**WHAT YOU HAVE TO DO:**
Every record here must be copied exactly, except for the images it holds.
---------- DATA ----------
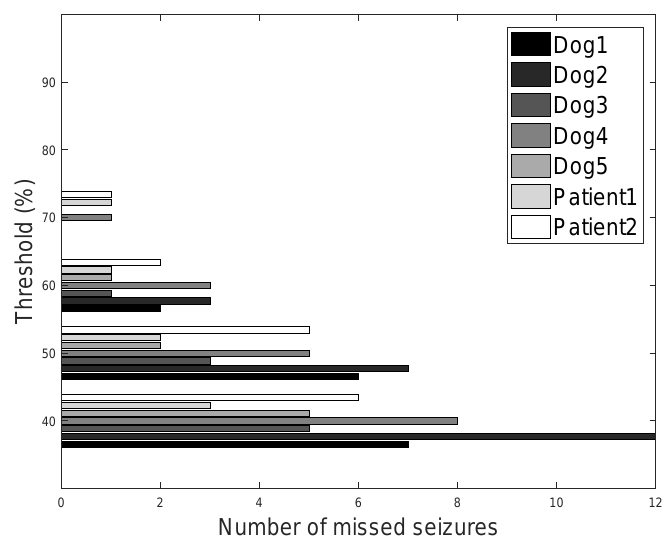
Figure 8. Number of seizure episodes missed from classification as a function of threshold for all dataset.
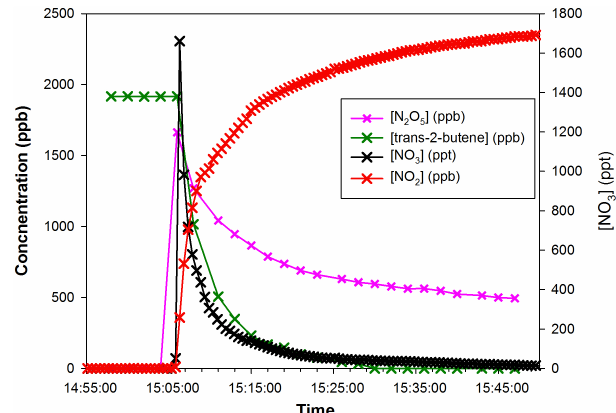
Figure 7. Concentrations of trans -2-butene and NO 2 measured by FTIR (left axis) and NO 3 measured by IBBCEAS vs. time (right axis) during Experiment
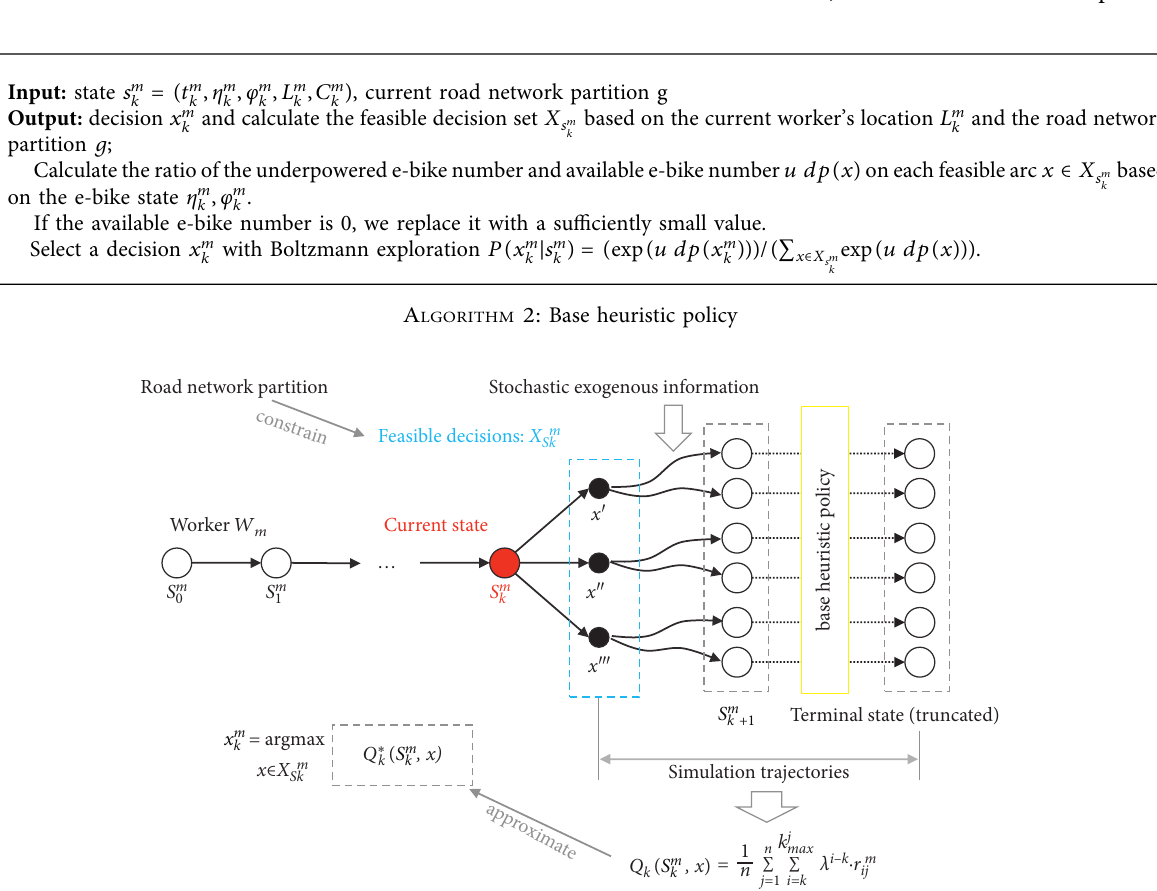
Figure 6: A lookahead policy with rollout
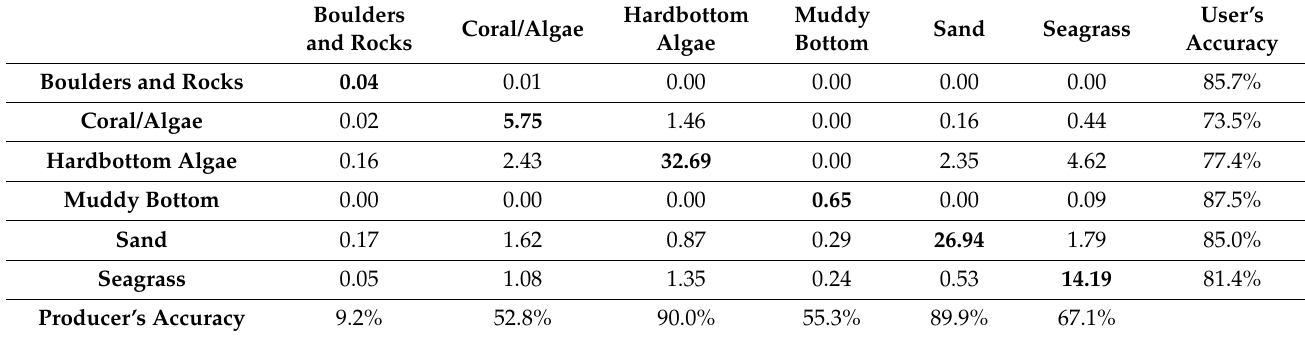
Table 10. Accuracy assessment results of the six-class major benthic habitat types after combining sparse and dense seagrass as well as sparse and dense hardbottom algae. The numbers in the diagonal cells (depicted in bold) represent the proportion of total area correctly classified for each benthic class. The reported overall accuracy for this analysis is 80% (not shown in the table). All numbers reported in each table represent the proportion of total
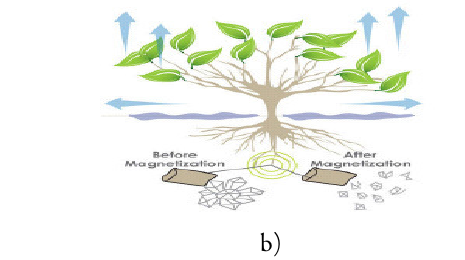
Figure 1. Molecules of water before and after magnetization Source: Babu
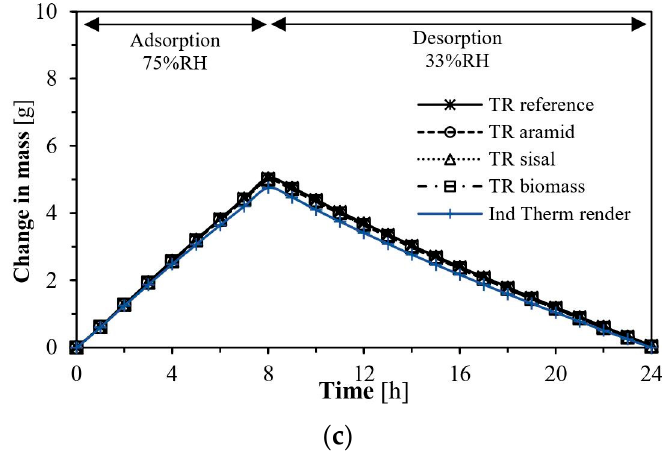
Figure 8. Moisture buffering performance for different applications: ( a ) thermal render; ( b ) thermal render + gypsum board; ( c ) thermal render + protective coating system—Ind thermal render from [62].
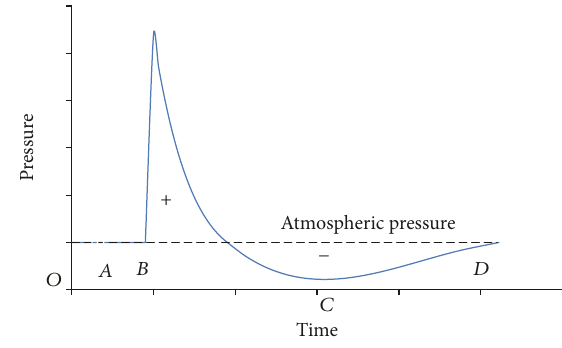
Figure 1: Pressure-time diagram of blast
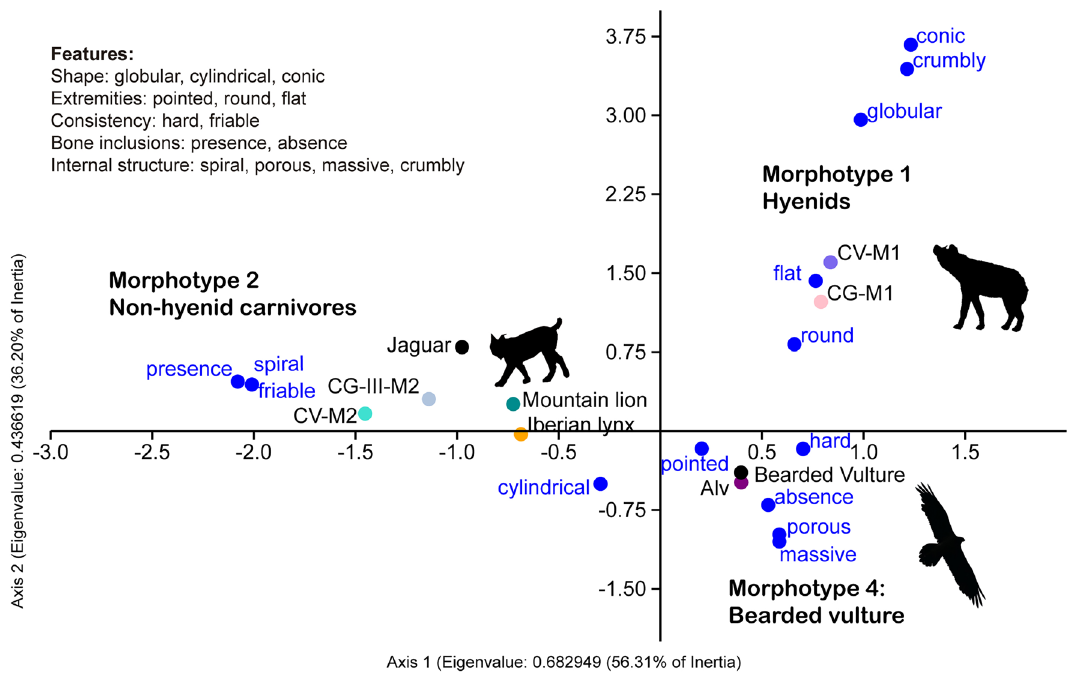
Figure 8. Correspondence analysis of the features (in blue) described for coprolites (ALV, CV: Cova del Coll Verdaguer and CG: Cova del Gegant) and modern-day scats (jaguar, mountain lion, Iberian lynx, bearded vulture). Source data from present study and previous work 22,23,30–32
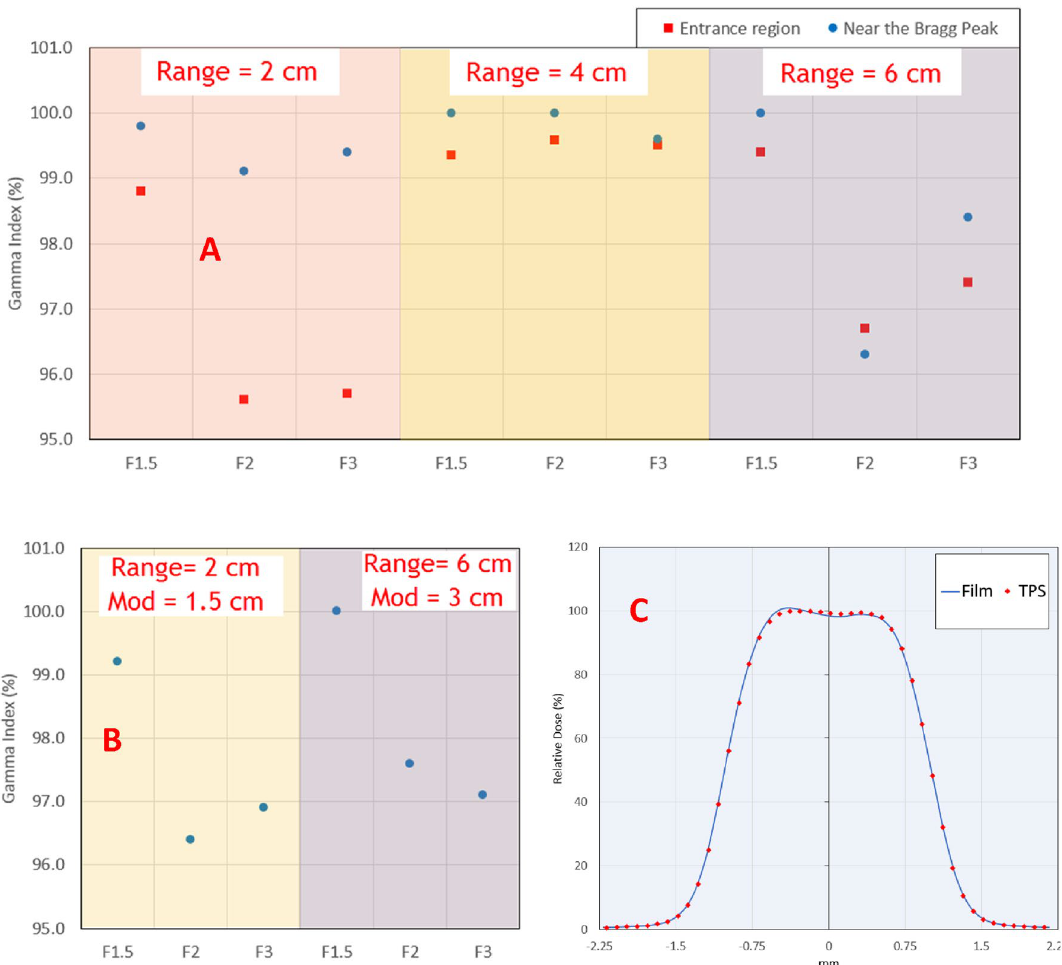
Figure 4. ( A ) Gamma Index analysis for Bragg peak beams at the entrance region and a depth near the Bragg peak, as a function of the field size. ( B ) Gamma Index analysis for SOBP beams at depths corresponding to the center of the SOBP as a function of the field size. ( C ) An example dose profile in the center of the SOBP for a field with a 2 cm circular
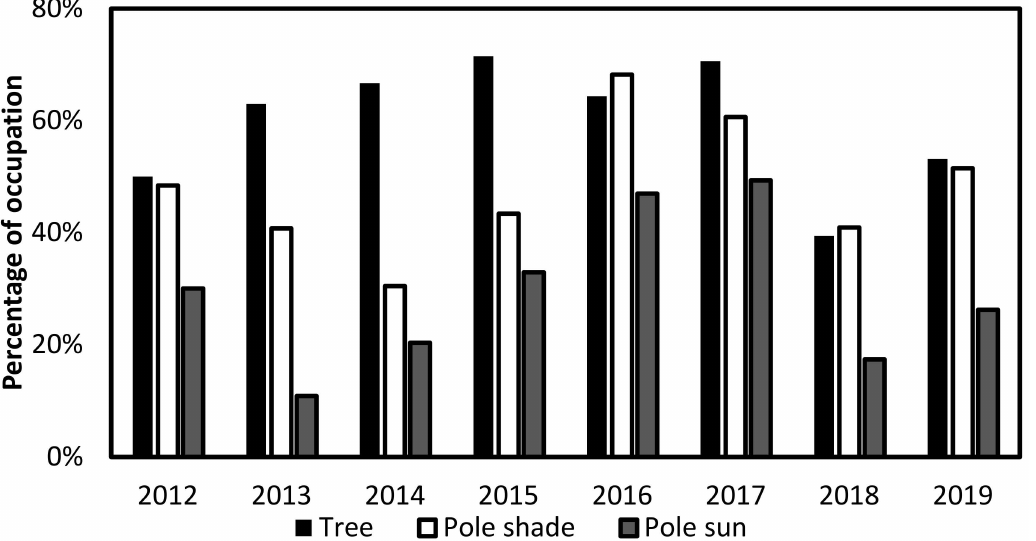
Figure 1. The percentage of occupation of barn owls breeding in nest boxes on trees, on poles in the shade, and on poles in the sun from 2012 to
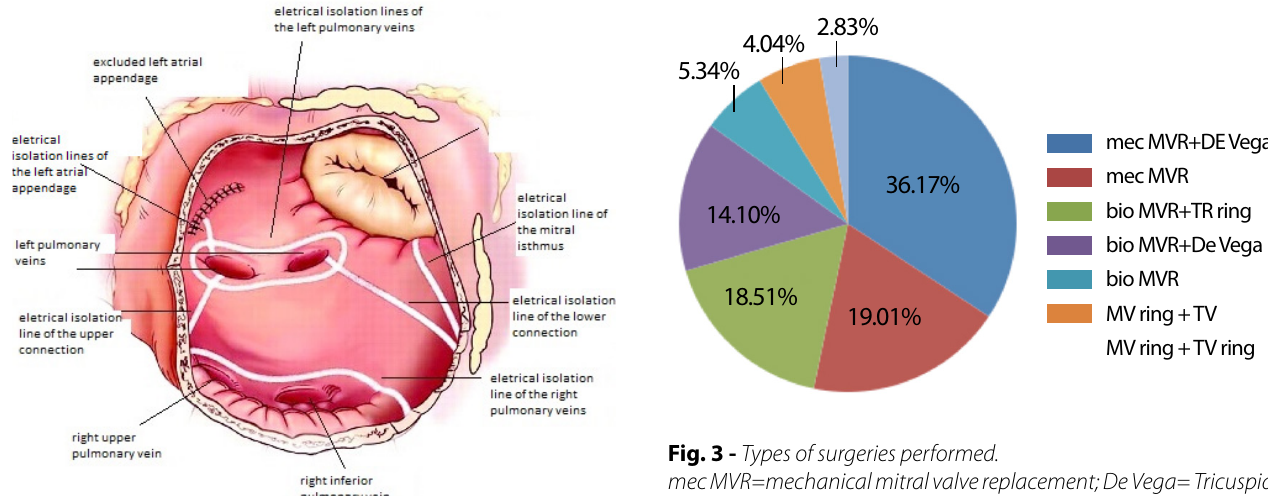
Fig. 2 - Lines of tissue lesion by radiofrequency in the left atrium. Adapted from Weimar et al. [23] .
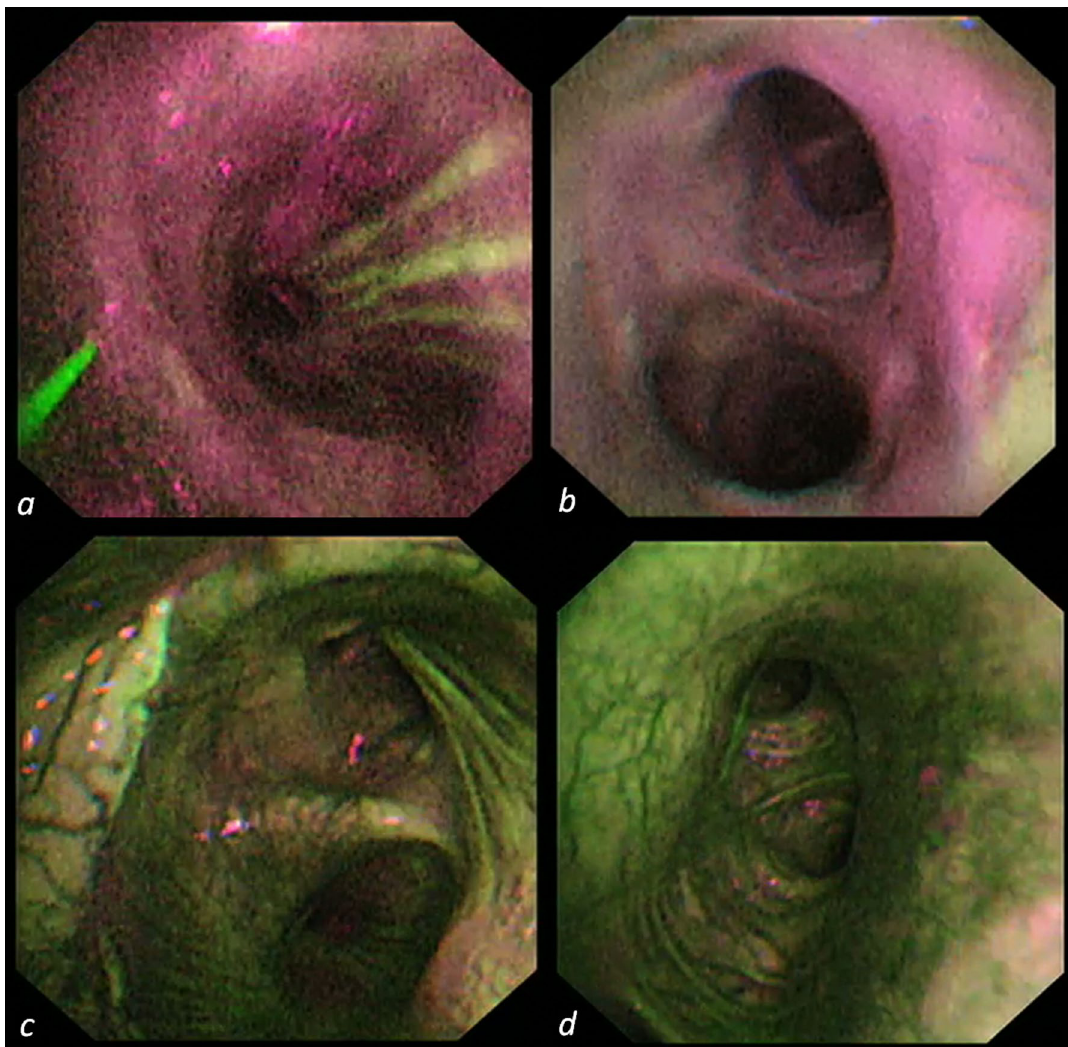
Figure 1. AFI appearance of first bronchial carina after bronchial anastomosis at baseline ( a ), POD28 ( b ), 6 months ( c ) and 1 year ( d ) after The same physician (RC) performed all procedures. Figure 1 shows AFI bronchoscopy at different time- points after LuTx.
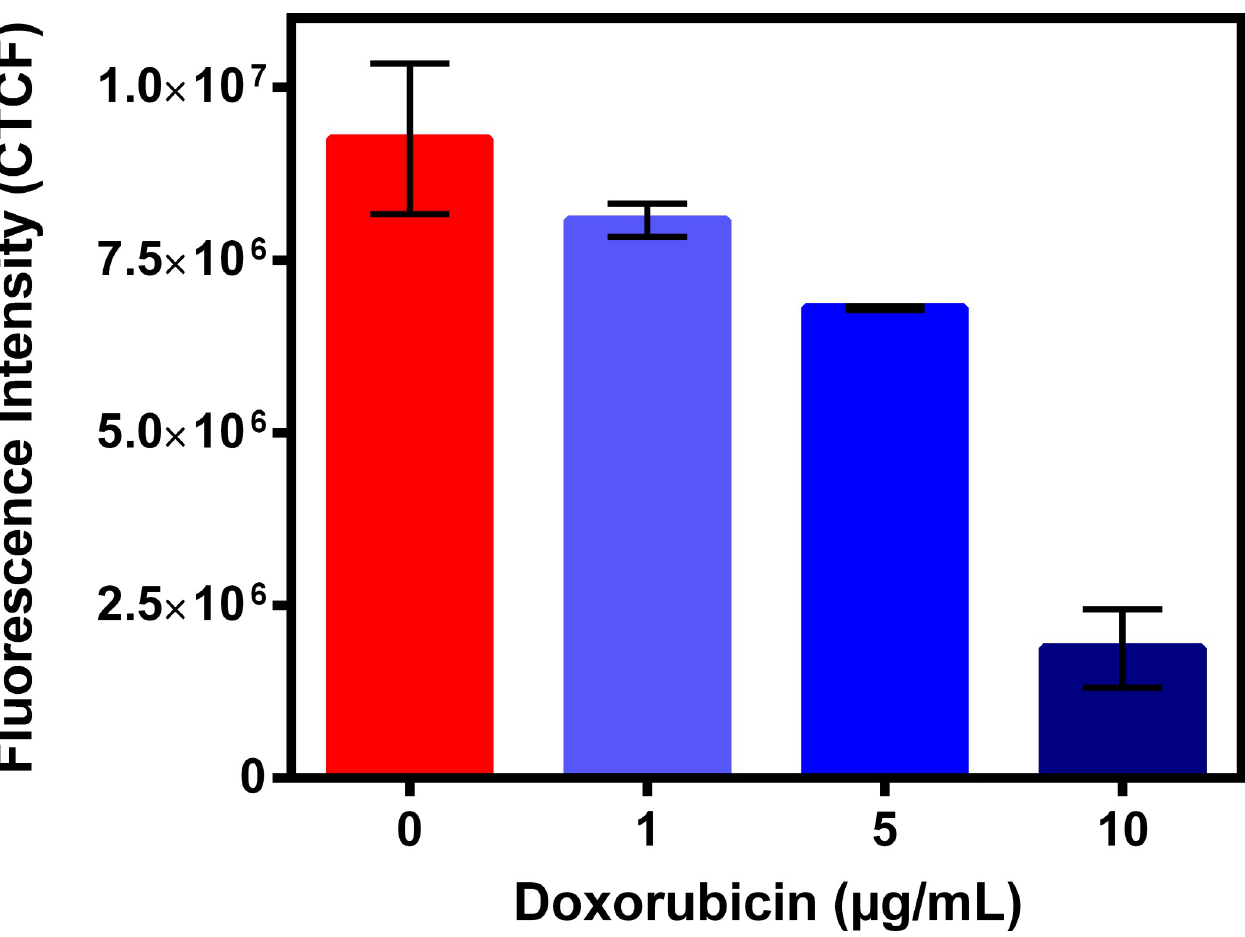
Fig 6. DOX induced cardiomyopathy in rat cardiomyocytes cells. H9c2 cells were treated with DOX (0, 1, 5 and 10 μ g/mL) for 24h and uptake of Galmydar (20 μ M, 60 min) was determined using fluorescence imaging. Corrected Total Cell Fluorescence (CTCF) = Integrated Density–(Area of selected cell X Mean fluorescence of background readings); (mean ± SEM, H (3, N = 3) 9.45, p = 0.02, Kruskal-Wallis).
----------
**RESPONSE FOR THIS EXERCISE:**
Figure 8. Number of seizure episodes missed from classification as a function of threshold for all dataset.
Figure 7. Concentrations of trans -2-butene and NO 2 measured by FTIR (left axis) and NO 3 measured by IBBCEAS vs. time (right axis) during Experiment
Figure 6: A lookahead policy with rollout
Table 10. Accuracy assessment results of the six-class major benthic habitat types after combining sparse and dense seagrass as well as sparse and dense hardbottom algae. The numbers in the diagonal cells (depicted in bold) represent the proportion of total area correctly classified for each benthic class. The reported overall accuracy for this analysis is 80% (not shown in the table). All numbers reported in each table represent the proportion of total
Figure 1. Molecules of water before and after magnetization Source: Babu
Figure 8. Moisture buffering performance for different applications: ( a ) thermal render; ( b ) thermal render + gypsum board; ( c ) thermal render + protective coating system—Ind thermal render from [62].
Figure 1: Pressure-time diagram of blast
Figure 8. Correspondence analysis of the features (in blue) described for coprolites (ALV, CV: Cova del Coll Verdaguer and CG: Cova del Gegant) and modern-day scats (jaguar, mountain lion, Iberian lynx, bearded vulture). Source data from present study and previous work 22,23,30–32
Figure 4. ( A ) Gamma Index analysis for Bragg peak beams at the entrance region and a depth near the Bragg peak, as a function of the field size. ( B ) Gamma Index analysis for SOBP beams at depths corresponding to the center of the SOBP as a function of the field size. ( C ) An example dose profile in the center of the SOBP for a field with a 2 cm circular
Figure 1. The percentage of occupation of barn owls breeding in nest boxes on trees, on poles in the shade, and on poles in the sun from 2012 to
Fig. 2 - Lines of tissue lesion by radiofrequency in the left atrium. Adapted from Weimar et al. [23] .
Figure 1. AFI appearance of first bronchial carina after bronchial anastomosis at baseline ( a ), POD28 ( b ), 6 months ( c ) and 1 year ( d ) after The same physician (RC) performed all procedures. Figure 1 shows AFI bronchoscopy at different time- points after LuTx.
Fig 6. DOX induced cardiomyopathy in rat cardiomyocytes cells. H9c2 cells were treated with DOX (0, 1, 5 and 10 μ g/mL) for 24h and uptake of Galmydar (20 μ M, 60 min) was determined using fluorescence imaging. Corrected Total Cell Fluorescence (CTCF) = Integrated Density–(Area of selected cell X Mean fluorescence of background readings); (mean ± SEM, H (3, N = 3) 9.45, p = 0.02, Kruskal-Wallis).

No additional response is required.